Araştırma ekibi, yayımladıkları makalede şu ifadeleri kullandı:
“Eğer bu gözlem evrenin yapısını gerçekten yansıtıyorsa, bu durum erken evrende galaksilerin dönüş yönlerinin daha homojen olduğunu, zamanla ise daha kaotik hale geldiğini gösterir. Aynı zamanda galaktik kutup yakınlarında yer alan kozmolojik bir eksenin varlığına işaret edebilir.”
Bazı alternatif kozmolojik modellerde, evrenin büyük ölçekli bir eksene sahip olduğu varsayılır: elipsoidal evren, dipol Büyük Patlama veya izotropik enflasyon gibi. Bu senaryolarda galaksilerin dönüş yönleri, büyük ölçekli bu eksen etrafında hizalanır ve bu eksenin galaktik kutba yakın oluşu “tesadüfi” olarak değerlendirilebilir.
Evren bir kara deliğin içinde mi?

Ekip ayrıca, galaksilerin aynı yöne dönüyor gibi görünmesinin daha iddialı bir açıklamasını da sunuyor: Belki de evren, daha büyük bir evrendeki bir kara deliğin iç yüzeyi.
“Bir açıklama, evrenin dönerek doğmuş olmasıdır. Bu teori, evrenin bir kara deliğin içi olduğu yönündeki kara delik kozmolojisiyle uyumlu,” diyor Shamir. “Ama eğer evren gerçekten dönerek doğduysa, mevcut evren teorilerimiz eksik demektir.”
Bu elbette çok daha fazla kanıt gerektiren bir varsayım.
Alternatif açıklama: Doppler etkisi
Araştırmacılar bir başka ihtimali daha değerlendiriyor: Doppler kayması. Galaksiler, gözlemciden uzaklaşıyorsa ışıkları kırmızıya, yaklaşıyorsa maviye kayar. Eğer bu etki beklenenden daha büyükse, galaksilerin dönerken ışığı nasıl yaydığı da etkilenebilir.
Yani, Samanyolu ile ters yönde dönen galaksiler daha parlak görünüyor olabilir. Eğer Samanyolu’nun kendi dönüş hızı düşündüğümüzden daha fazla etki ediyorsa, kırmızıya kaymış uzak evrende bu galaksiler olduğundan fazla temsil ediliyor olabilir.

Shamir bu konuda şunları söylüyor:
“Eğer durum buysa, uzak evrendeki mesafe ölçümlerimizi yeniden kalibre etmemiz gerekecek.
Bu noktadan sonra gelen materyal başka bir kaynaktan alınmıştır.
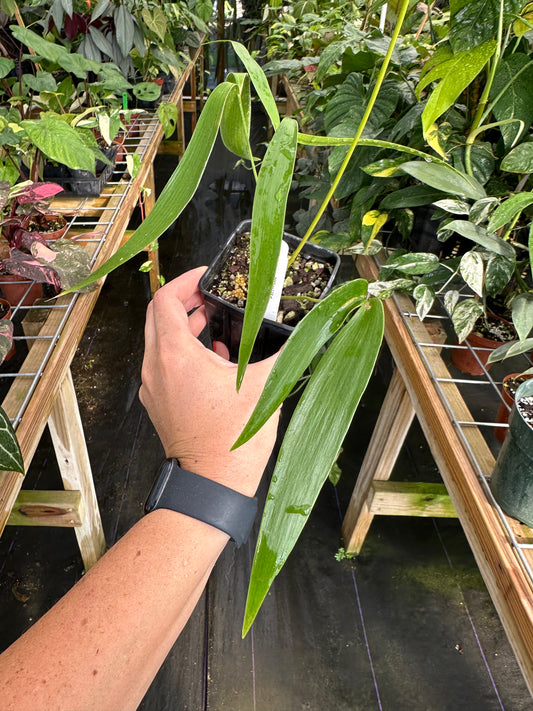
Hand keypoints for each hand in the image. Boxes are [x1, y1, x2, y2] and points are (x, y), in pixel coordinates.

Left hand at [139, 267, 279, 496]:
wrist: (212, 484)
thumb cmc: (233, 438)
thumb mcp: (265, 386)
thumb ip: (285, 352)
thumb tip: (308, 332)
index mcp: (174, 355)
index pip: (166, 299)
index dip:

Bu kalibrasyon, evrenin genişleme hızlarındaki farklılıklar gibi çözülmemiş bazı diğer kozmolojik soruları da açıklayabilir. Hatta bazı galaksilerin evrenden daha yaşlı görünmesinin sebebi de bu olabilir.”
Sonuç olarak, bu ilgi çekici çalışma, daha birçok gözlem ve veriye ihtiyaç duyulduğunu ortaya koyuyor. Bulguların doğruluğu teyit edildikten sonra, hangi açıklamanın geçerli olduğu netlik kazanacak.
Söz konusu çalışma, Monthly Notices of the Royal Astronomical Society dergisinde yayımlandı. Haberin erken bir versiyonu ilk olarak Mart 2025’te paylaşılmıştı.